- [Document passage]
»»
# oklahoma wheat



## debbiekatiesmom (Feb 24, 2009)

i am interested in buying a grain mill, but first i wanted to know where 
in oklahoma i can buy the wheat/grains. does anyone know the best and cheapest place? thanks in advance


----------



## wally (Oct 9, 2007)

You can check with your local Coop, or a local natural foods store


----------



## giddy (Nov 14, 2006)

www.oklahomafood.coop/ look at the coop producers under sell and buy and see where they are located. If you are from around OKC, you can pick up from several different places. Look under sell for pickup sites, they are all over Oklahoma. I'm a member to buy from the coop and I've bought organic wheat berries from here. You are buying from the producer here, no middleman except the coop.


----------



## Oldcountryboy (Feb 23, 2008)

You got room to grow some. It would only take a 1/4 acre maybe. On a farm show I was watching said in Oklahoma a acre of wheat will produce enough flour to bake 2700 loaves of bread. After hearing that I got to wondering if I should grow my own wheat flour.


----------



## texican (Oct 4, 2003)

If you live out in the sticks, the nearest feed store could get you some 50lb bags... just make sure it's feeding wheat, instead of planting wheat. You might have to winnow out the grain, more than you would if you were buying it 'ready to grind'... however the price would be much much less.
««
- [Records provided]
»»
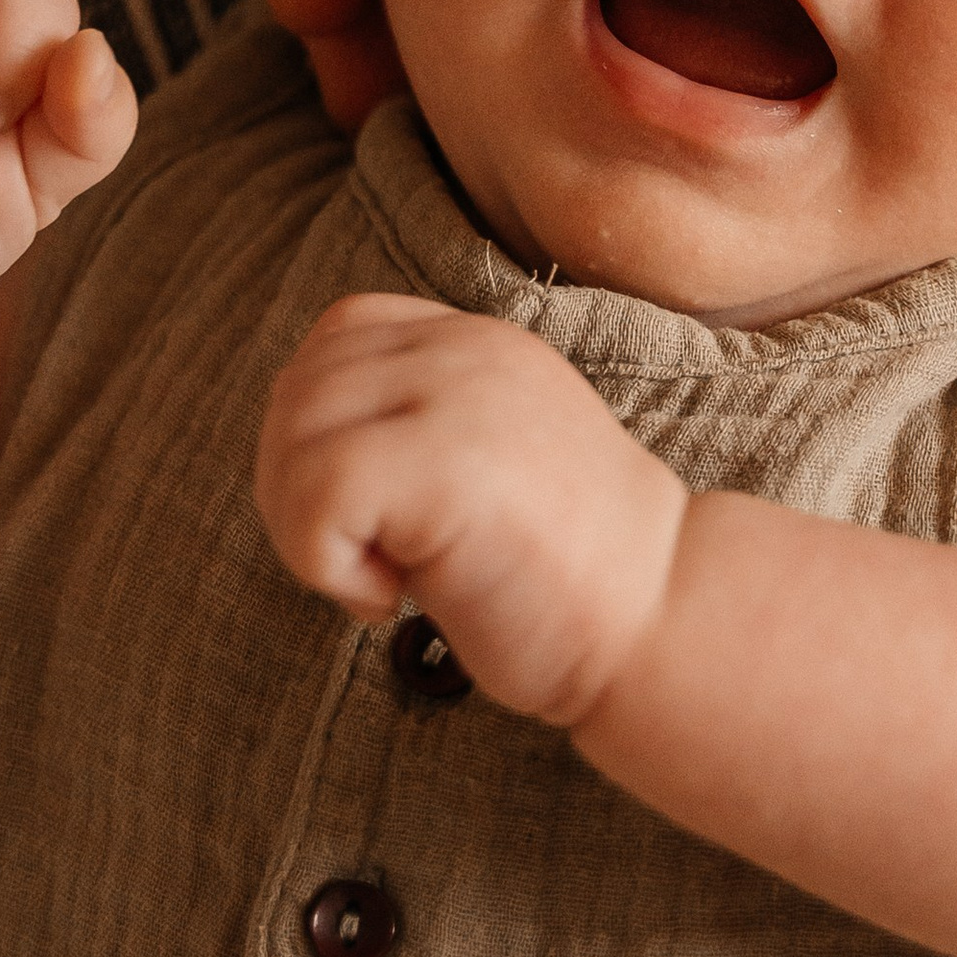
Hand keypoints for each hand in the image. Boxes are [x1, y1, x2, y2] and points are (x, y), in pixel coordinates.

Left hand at [254, 292, 688, 726]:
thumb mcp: (483, 459)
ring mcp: (457, 395)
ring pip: (293, 442)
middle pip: (297, 390)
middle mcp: (464, 348)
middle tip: (367, 563)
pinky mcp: (444, 460)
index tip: (381, 513)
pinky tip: (395, 598)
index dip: (322, 429)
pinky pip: (315, 497)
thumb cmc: (564, 572)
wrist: (662, 619)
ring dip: (308, 533)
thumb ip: (410, 423)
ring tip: (387, 579)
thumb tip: (293, 441)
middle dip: (297, 491)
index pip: (337, 337)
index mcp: (476, 341)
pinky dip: (325, 565)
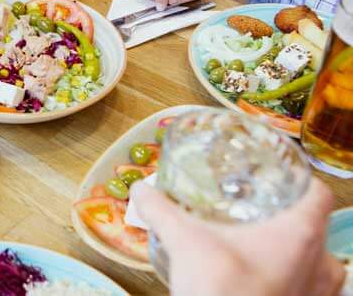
««
- [Work task 1]
In the Oklahoma wheat thread, rewrite the paragraph that begins "If you live out in the sticks" as a shorter version that keeps its main facts.
- [Work task 2]
Answer these questions from the Oklahoma wheat thread:
(a) Which two places does wally suggest checking?
(b) According to the farm show Oldcountryboy mentions, an acre of wheat in Oklahoma produces enough flour for how many loaves of bread?
(c) What has giddy bought from the coop?
- [Work task 3]
From the Oklahoma wheat thread, extract the passage starting at "You can check" and ending at "except the coop.".
The records have no connection to the text.

- [Expected answer 1]
In rural areas, the nearest feed store may be able to get 50 lb bags of wheat. Make sure it is feeding wheat, not planting wheat. It may need more winnowing than grain sold ready to grind, but it costs much less.

- [Expected answer 2]
(a) A local Coop or a local natural foods store.
(b) 2700 loaves.
(c) Organic wheat berries.

- [Expected answer 3]
You can check with your local Coop, or a local natural foods store


----------



## giddy (Nov 14, 2006)

www.oklahomafood.coop/ look at the coop producers under sell and buy and see where they are located. If you are from around OKC, you can pick up from several different places. Look under sell for pickup sites, they are all over Oklahoma. I'm a member to buy from the coop and I've bought organic wheat berries from here. You are buying from the producer here, no middleman except the coop.